Raul Luria was trembling with rage. His mouth worked, but no words came out. Ramon, who had moved to the side where he was visible out of the corner of Coke’s eyes, wore a fixed smile. Suterbilt, the factor for Trans-Star Trading, simply frowned in puzzlement.

The Frisians vanished abruptly. The three Astra principals remained. Through the excellence of Barbour’s editing, Adolpho Peres’ lips moved in near synchrony with his words: “So our Frisian visitors clean up our problem. They board the ship we provide, though they don’t know the ship’s ours. And the ship never gets home.”

The bug Daun had left beneath the Astra conference table was audio only. You couldn’t have told that when Barbour had finished mixing input from the bug with images culled during the two-party conference. When the Peres image “spoke” the final words, his face froze in a grin of murderous triumph …which was certainly true to the spirit of the plan the gigolo had outlined to his fellows.

Coke shut off the recorder and smiled at the L’Escorial leaders. “So,” he said. “I’ve recommended to my superiors that we not do business with Astra. Shall my team and I go home, or …?”

Raul Luria began to laugh. For the first moments, Coke thought the old man might be having a stroke instead. The paroxysm continued for nearly a minute.

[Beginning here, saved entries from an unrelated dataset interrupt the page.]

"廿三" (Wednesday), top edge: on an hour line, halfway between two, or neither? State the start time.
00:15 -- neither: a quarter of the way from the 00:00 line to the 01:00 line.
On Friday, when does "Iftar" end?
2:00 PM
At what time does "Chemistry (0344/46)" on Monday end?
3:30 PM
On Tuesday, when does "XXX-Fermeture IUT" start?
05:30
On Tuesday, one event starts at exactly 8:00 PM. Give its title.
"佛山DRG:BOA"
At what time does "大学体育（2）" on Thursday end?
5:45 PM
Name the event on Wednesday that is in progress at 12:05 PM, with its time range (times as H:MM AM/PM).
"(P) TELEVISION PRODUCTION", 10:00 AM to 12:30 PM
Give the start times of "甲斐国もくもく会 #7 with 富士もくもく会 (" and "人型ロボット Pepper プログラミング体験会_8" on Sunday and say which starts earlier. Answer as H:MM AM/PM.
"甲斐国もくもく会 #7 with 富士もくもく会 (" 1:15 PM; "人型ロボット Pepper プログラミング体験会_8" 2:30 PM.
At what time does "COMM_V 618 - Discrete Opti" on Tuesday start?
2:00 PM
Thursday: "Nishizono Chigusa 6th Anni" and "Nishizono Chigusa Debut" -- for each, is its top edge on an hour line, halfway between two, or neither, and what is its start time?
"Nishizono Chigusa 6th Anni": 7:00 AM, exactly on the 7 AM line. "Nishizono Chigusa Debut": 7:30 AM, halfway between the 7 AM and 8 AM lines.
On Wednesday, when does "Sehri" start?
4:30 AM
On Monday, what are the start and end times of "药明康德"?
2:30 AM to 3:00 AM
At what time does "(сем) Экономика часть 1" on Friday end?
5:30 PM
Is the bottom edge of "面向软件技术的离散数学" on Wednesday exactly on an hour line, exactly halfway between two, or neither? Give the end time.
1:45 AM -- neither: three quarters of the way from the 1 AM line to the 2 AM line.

Ramon pulled out a lace handkerchief and stepped to his father’s side. He stood there, looking worried but unable to act. Raul hacked and wheezed and drooled from the corners of his mouth.

Suterbilt swallowed. His body tilted slightly away from the L’Escorial patriarch, and he was careful not to look to the side.

The old man finally regained his composure. “You’re a right clever bastard, aren’t you, boy?” he said. “What’s your name? Coke, is it?”

Coke nodded.

“You planning to eavesdrop on us the way you did those Astra gutter-sweepings, then?” Raul demanded.

“No sir,” Coke replied. “I am not.”

Not in the same way, at any rate. The devices Daun and Margulies had emplaced all up and down Potosi’s main street would keep an eye—and ear—on both syndicates.

Raul nodded. “That’s good,” he said. “So, that’s your price for two companies of your Frisian Defense Forces?”

“That’s an estimate,” Coke said. “It’s a good estimate, but the final figure will have to be determined at Camp Able.”

Raul looked puzzled, glancing toward Suterbilt.

“FDF Command on Nieuw Friesland,” Coke clarified. “Ah—and I gather it may not be possible to bring heavy vehicles like combat cars in through the port here without getting the Marvelan Confederacy concerned. The price would be comparable for three infantry companies.”

“That’s a very high price,” Suterbilt said. He glared at the Frisian representative as though he’d like to throttle him. The factor’s hands, Coke noticed, remained flat on the black surface of the table, spread wide and patently innocent.

“Compared to the losses you received last night?” Coke said. “Because your present personnel and equipment are of such low quality?”

Suterbilt tightened his lips. He gave a quick toss of his head. It could have implied either assent or disdain.

“Infantry and tanks is better than just infantry?” Ramon Luria asked. “And the price is the same?”

Coke nodded to the plump man. “Roughly the same daily rate,” he agreed. “And combat cars aren’t exactly tanks, but they’re big. The folks down the street didn’t think we could ship them in. If we could, the concentrated firepower would be better.”